Tuesday, July 10, 2012

Fan Fiction Goes Mainstream

I've always found fan fiction fascinating, not enough to actually read much of it nor write it, but I like the idea of fans being so into a character or fictional universe that they want to tell their own stories about Star Trek, Superman, Harry Potter, or whatever.

And "whatever" is the word for it.  If a cultural construct has any level of popularity, then you can bet you'll find some fan fiction about it.  Always thought professional wrestlers Rowdy Roddy Piper and Ric Flair should have had a gay love affair?  There's a story for you.  Sad that Douglas Adams is deceased and can't keep expanding The Hitchhiker's Guide To The Galaxy trilogy?  Here's 537 stories for you.  And it goes on and on into the infinity of imagination.
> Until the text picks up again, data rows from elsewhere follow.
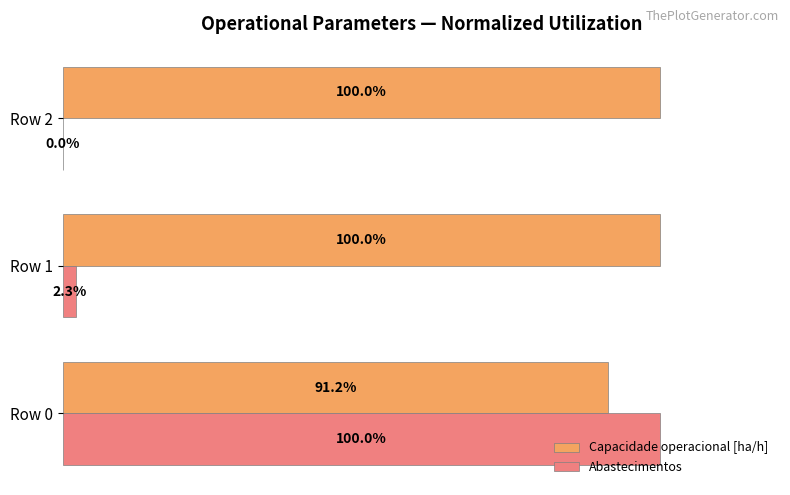

Is the value of Capacidade operacional [ha/h] at Row 0 greater than the value of Abastecimentos at Row 2?

Yes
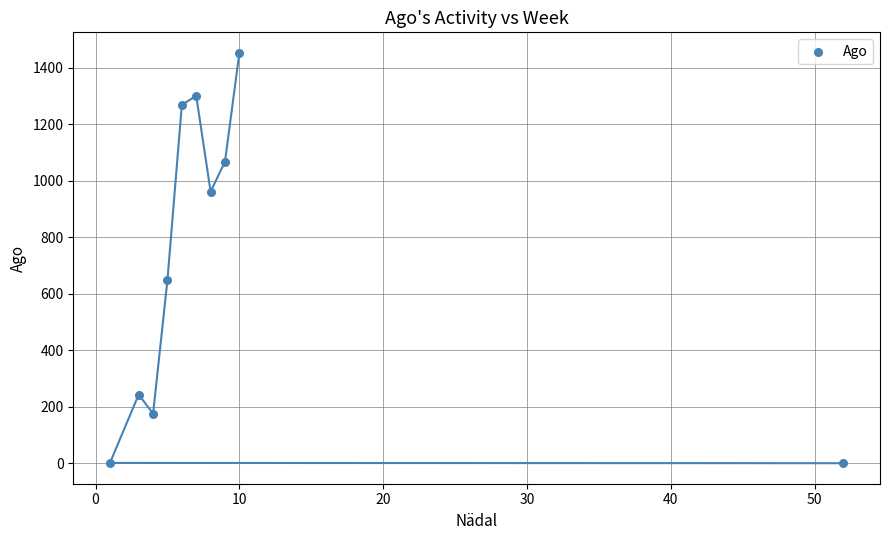

What Y value in the scatter plot is closest to 727?

650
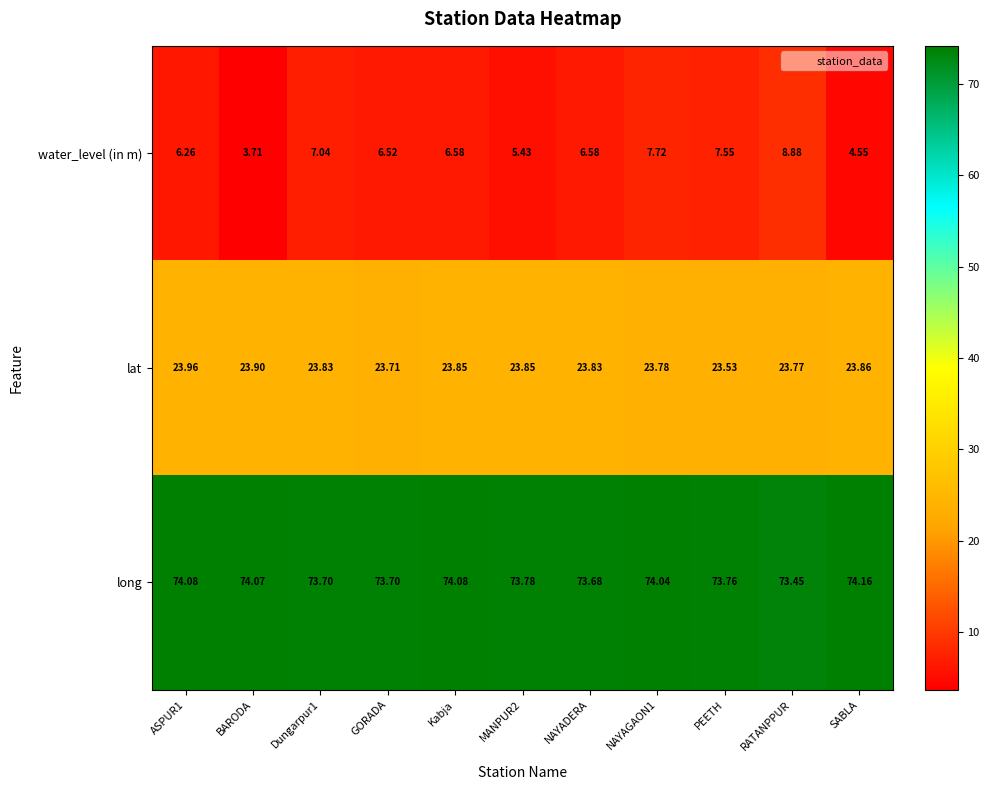

How many data points does each series have?

11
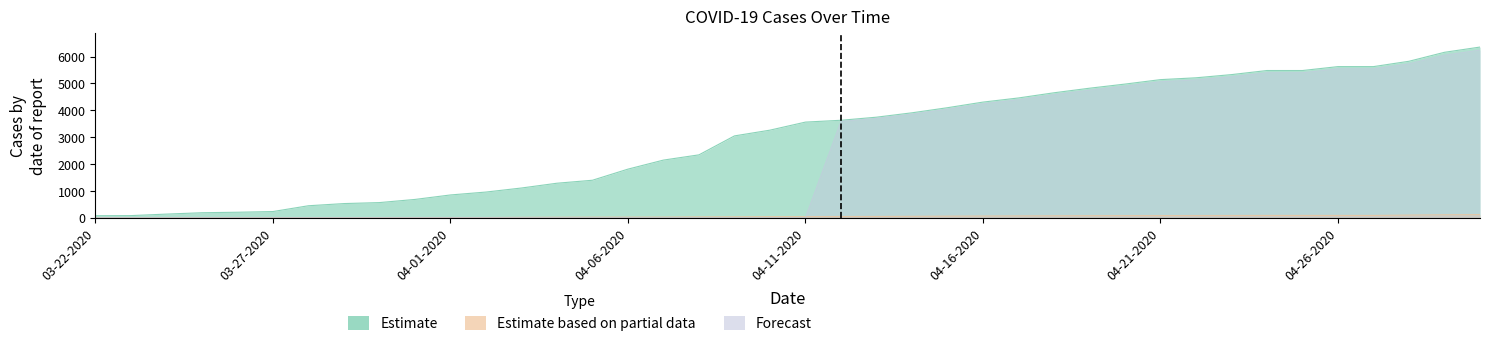

Does the chart have visible grid lines?

No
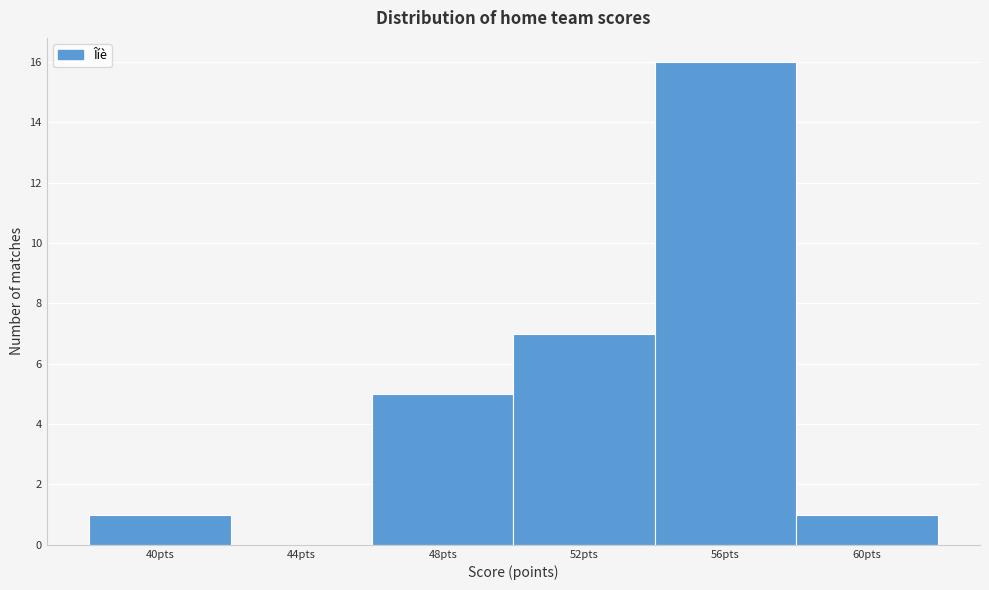

Reading left to right, what are all the values shown in this chart?

40pts=1	44pts=0	48pts=5	52pts=7	56pts=16	60pts=1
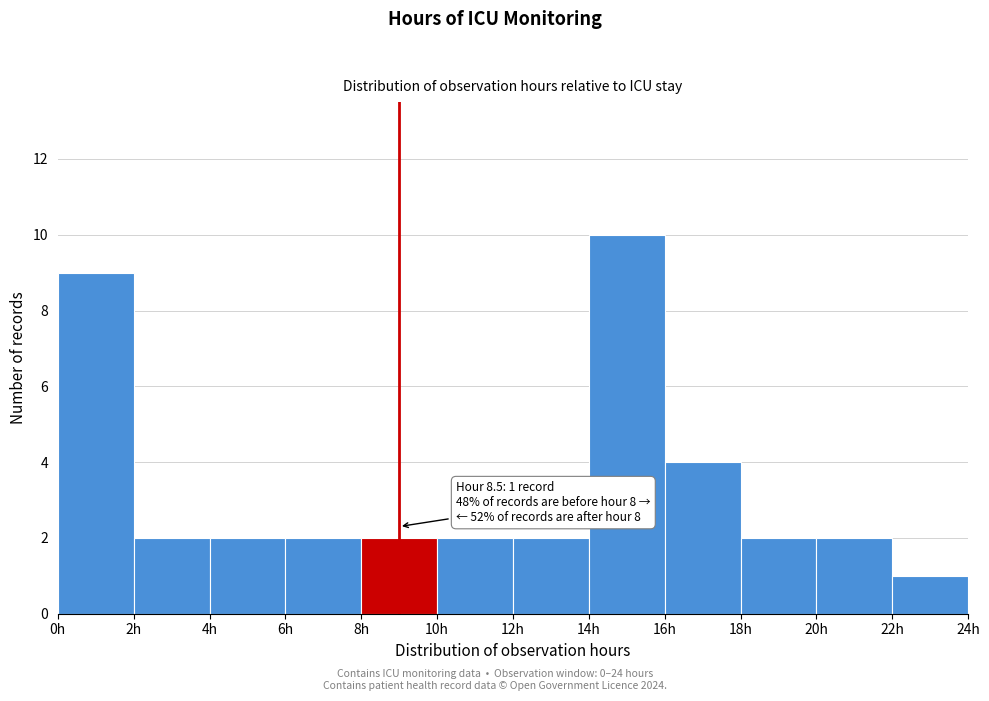

Which range on the x-axis has the tallest bar?

14 to 16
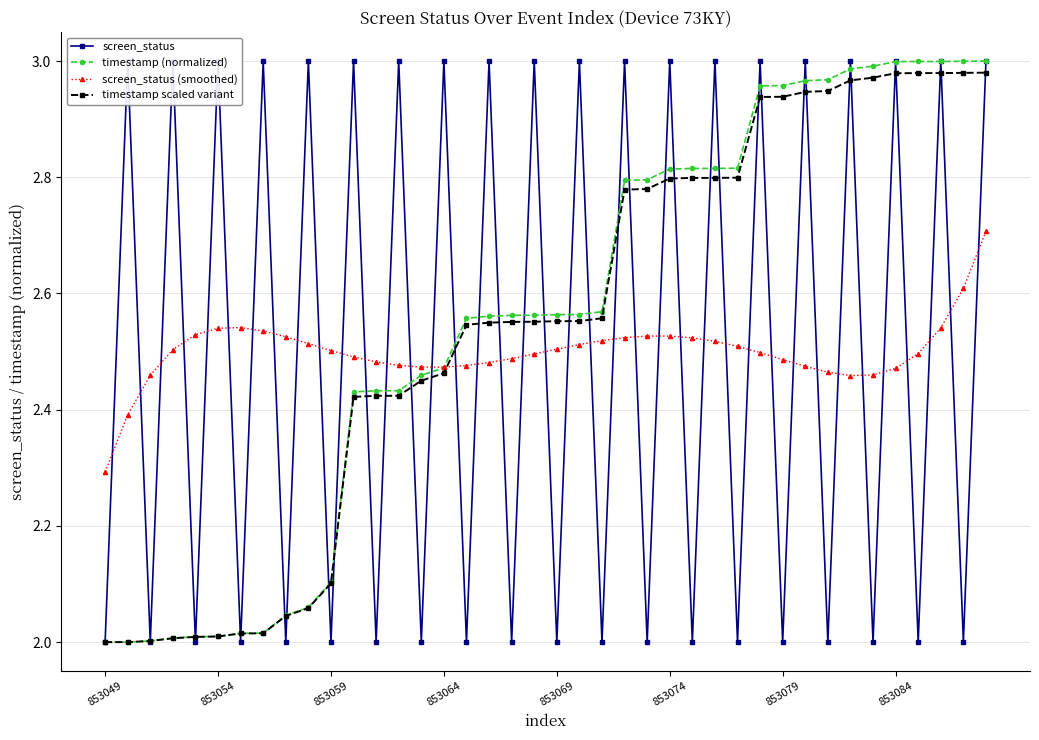

Is it true that screen_status (smoothed) equals 2.5 at 853069?

True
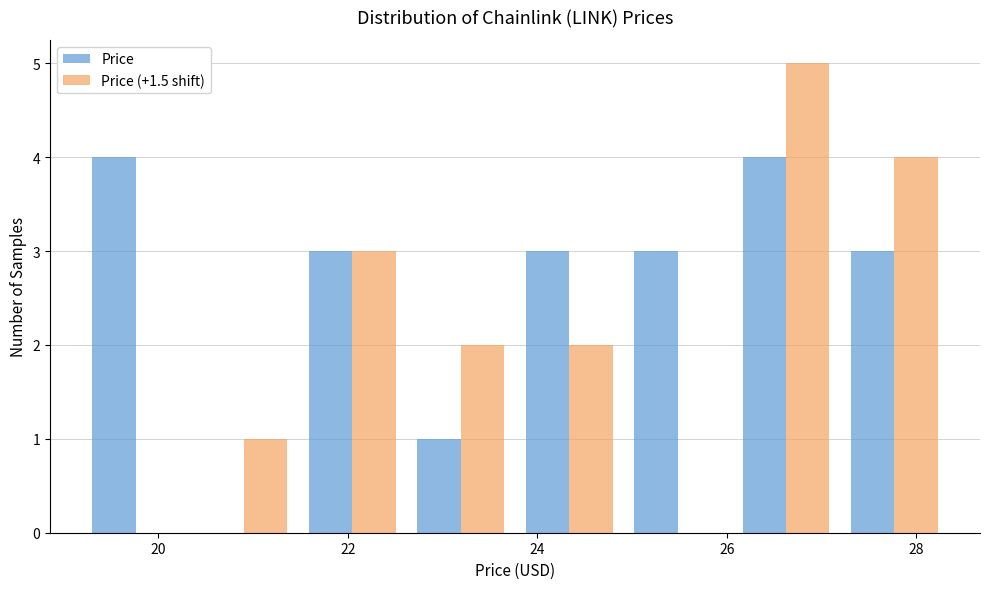

What is the height of the Price (+1.5 shift) bar covering 21.4 to 22.6 on the x-axis? Neither the bar edges nor the heights are printed on the chart, so give them approximately, as read against the axes.

3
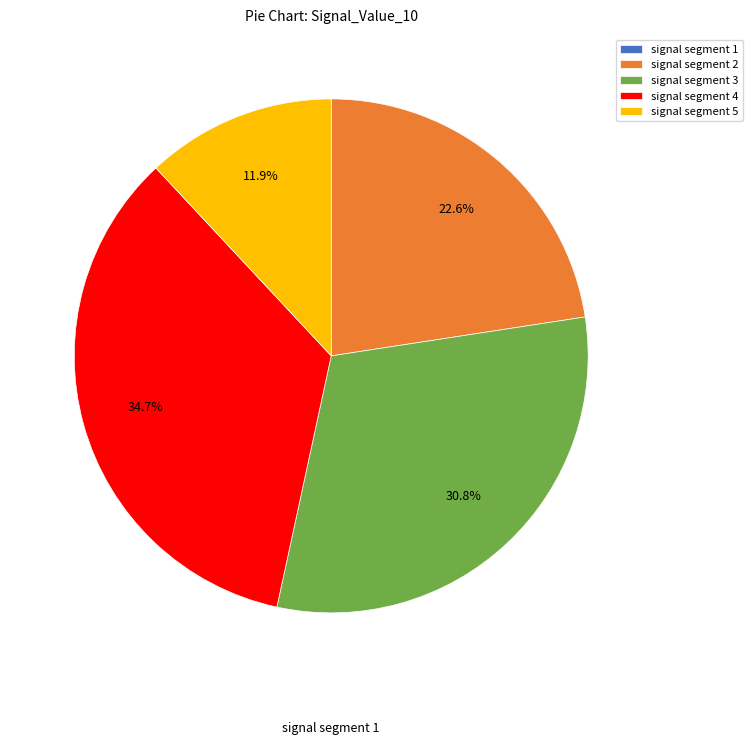

Is signal segment 2 the majority of the pie?

No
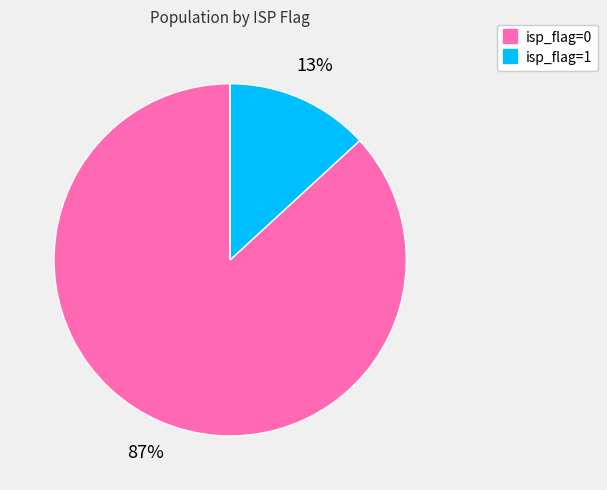

Is the sum of isp_flag=0 and isp_flag=1 greater than half?

Yes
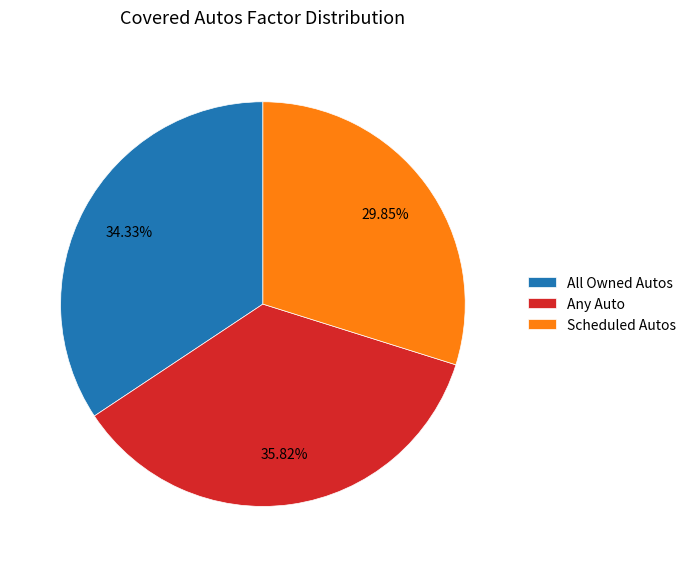

The Any Auto slice represents 36% of the pie. True or false?

True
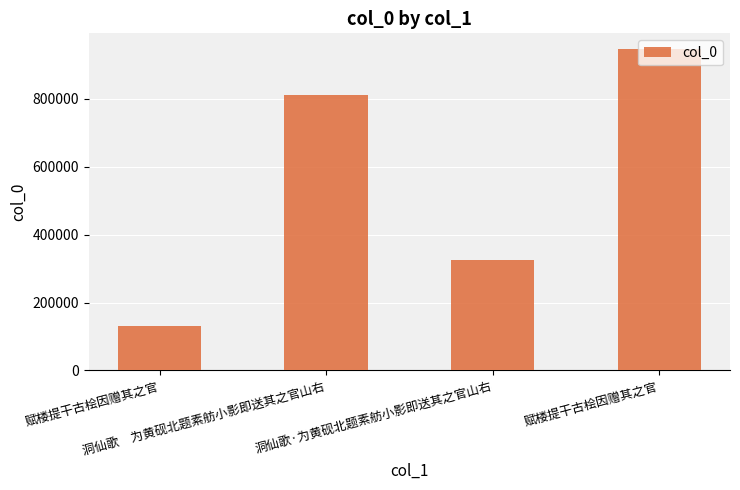

Does the chart contain stacked bars?

No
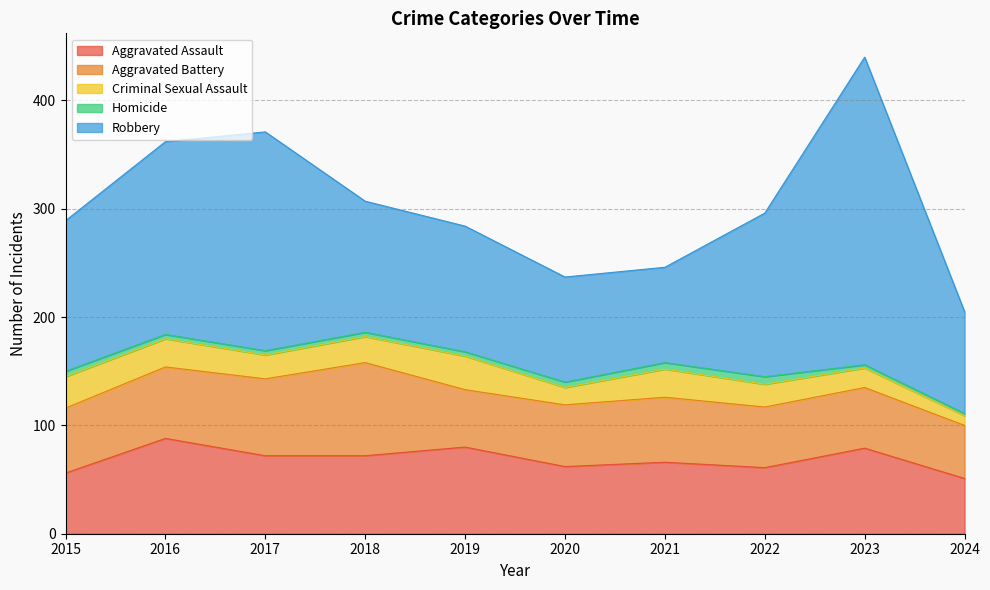

True or false: Robbery has a value of 116 at 2019.

True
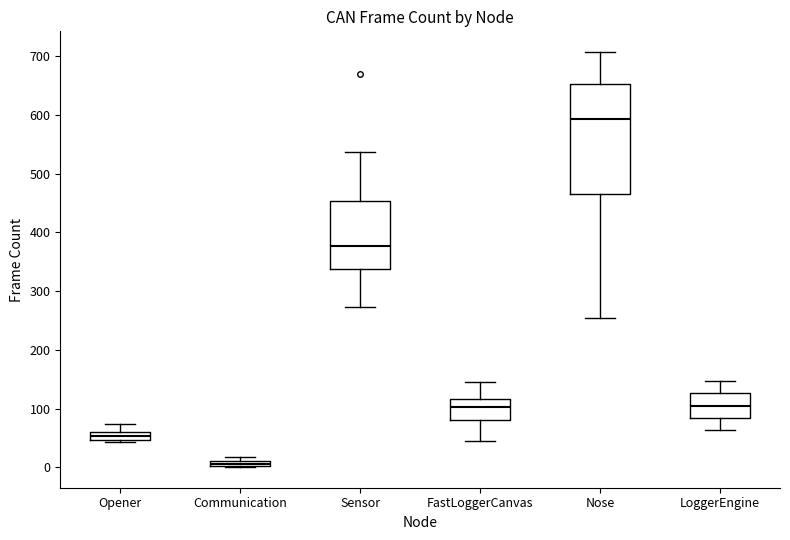

Comparing the boxes themselves (not the whiskers), which one is the tallest?

Nose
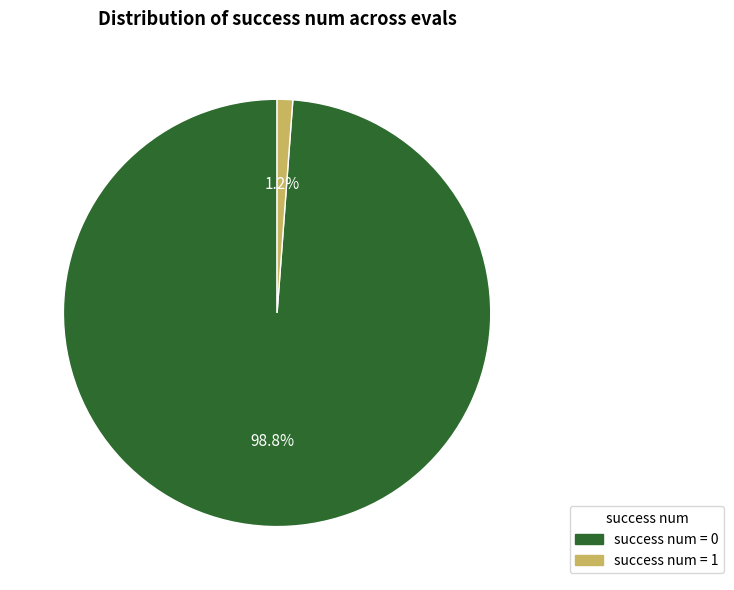

Combined, what portion of the pie is success num = 0 and success num = 1?

100.0%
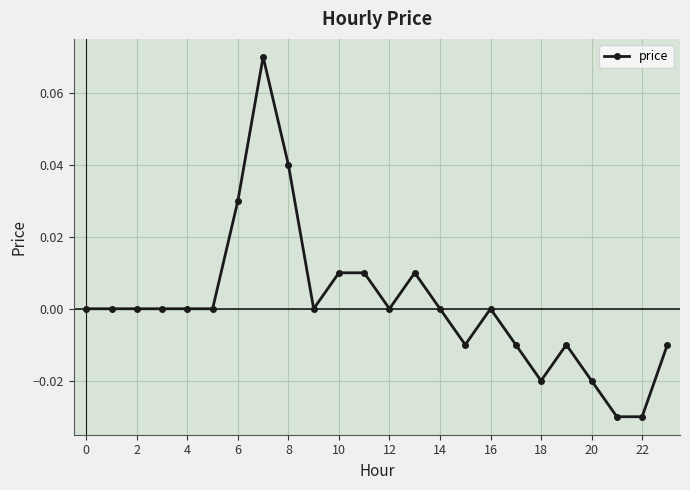

Reading left to right, list all the values displayed in this chart.

0.0	0.0	0.0	0.0	0.0	0.0	0.0	0.1	0.0	0.0	0.0	0.0	0.0	0.0	0.0	-0.0	0.0	-0.0	-0.0	-0.0	-0.0	-0.0	-0.0	-0.0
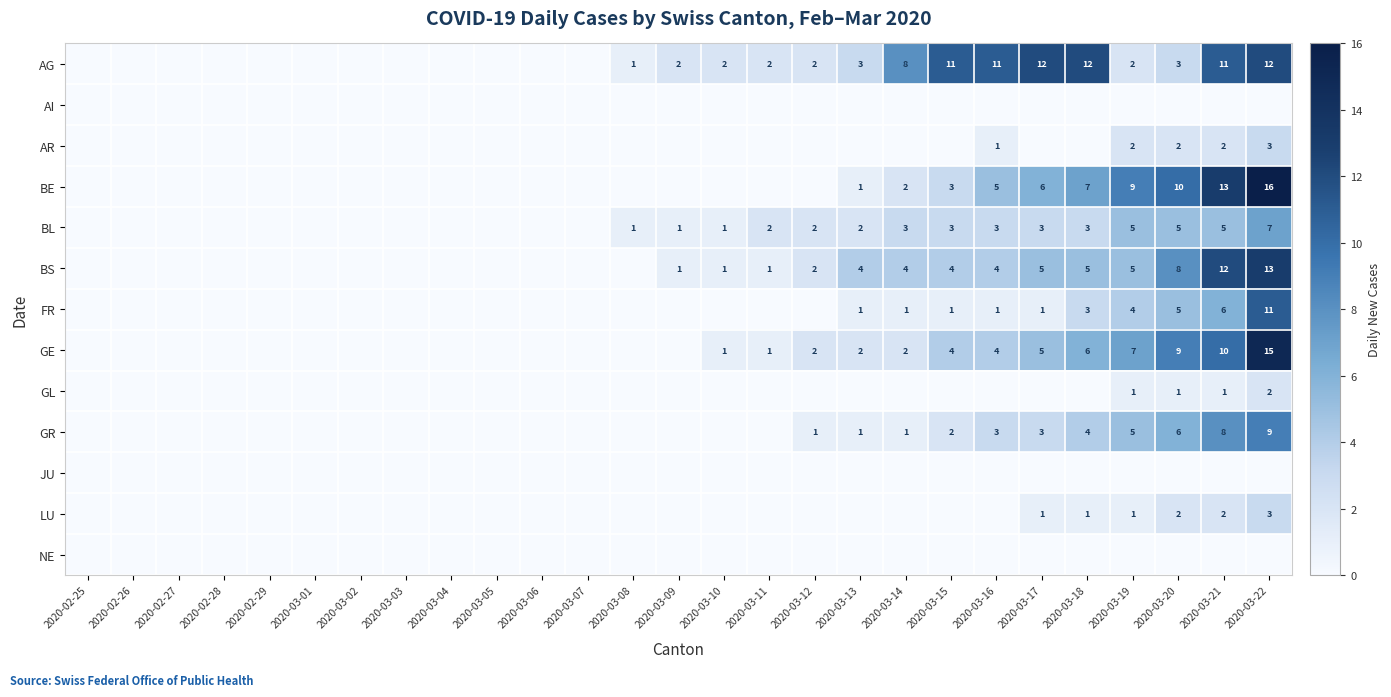

List the series in order of their peak value, highest first.

BE, GE, BS, AG, FR, GR, BL, AR, LU, GL, AI, JU, NE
It's certainly easy to make fun of fan fiction between all the wish fulfillment and bad grammar found in much of it, but, despite the detractors, it seems to have become more respectable as of late.  Perhaps this is due to the extraordinary success of the 50 Shades book series, which began as Twilight fanfic.

Apparently, now "real" publishers are engaging in fan fiction themselves.  Thus, we have the DC Comics release Before Watchmen, comics featuring the characters created by Alan Moore and Dave Gibbons for Watchmen, one of the most popular and critically acclaimed comic books of all time.

Moore and Gibbons are nowhere to be found in these new Watchmen comics, and Moore has objected to them (Gibbons seems content to perhaps just make some extra money).  A vigorous debate over the ethics of the new Watchmen comics has been going on among comics creators and fans with people arguing that the new comics are fine since the Watchmen characters are based on old Charlton comics characters (funny then that DC didn't just put out another Blue Beetle comic instead), Moore does the same thing with his League of Extraordinary Gentlemen comics (as far as I can tell, no author, most of whom are long dead anyway, has complained about Moore's use of her or his character), and that DC owns the characters anyway (actually, Moore and Gibbons got cheated and only Moore's decision not to bother suing likely allows DC to get away with the Watchmen prequels).

All in all, if it's Watchmen and not by Moore and Gibbons, then it's fan fiction, albeit corporate fan fiction which doesn't even have the charm of a fan's enthusiasm. I guess ultimately one would call it a cash grab before the comics industry goes more or less completely bellyup (according to a Superman comic I have from 1968, the average issue of Superman sold 649,300 copies a month; in 2012, the latest issue sold 59,081 copies--you can plot out the rest of the trajectory yourself).  I loved Watchmen, but I won't be reading these comics.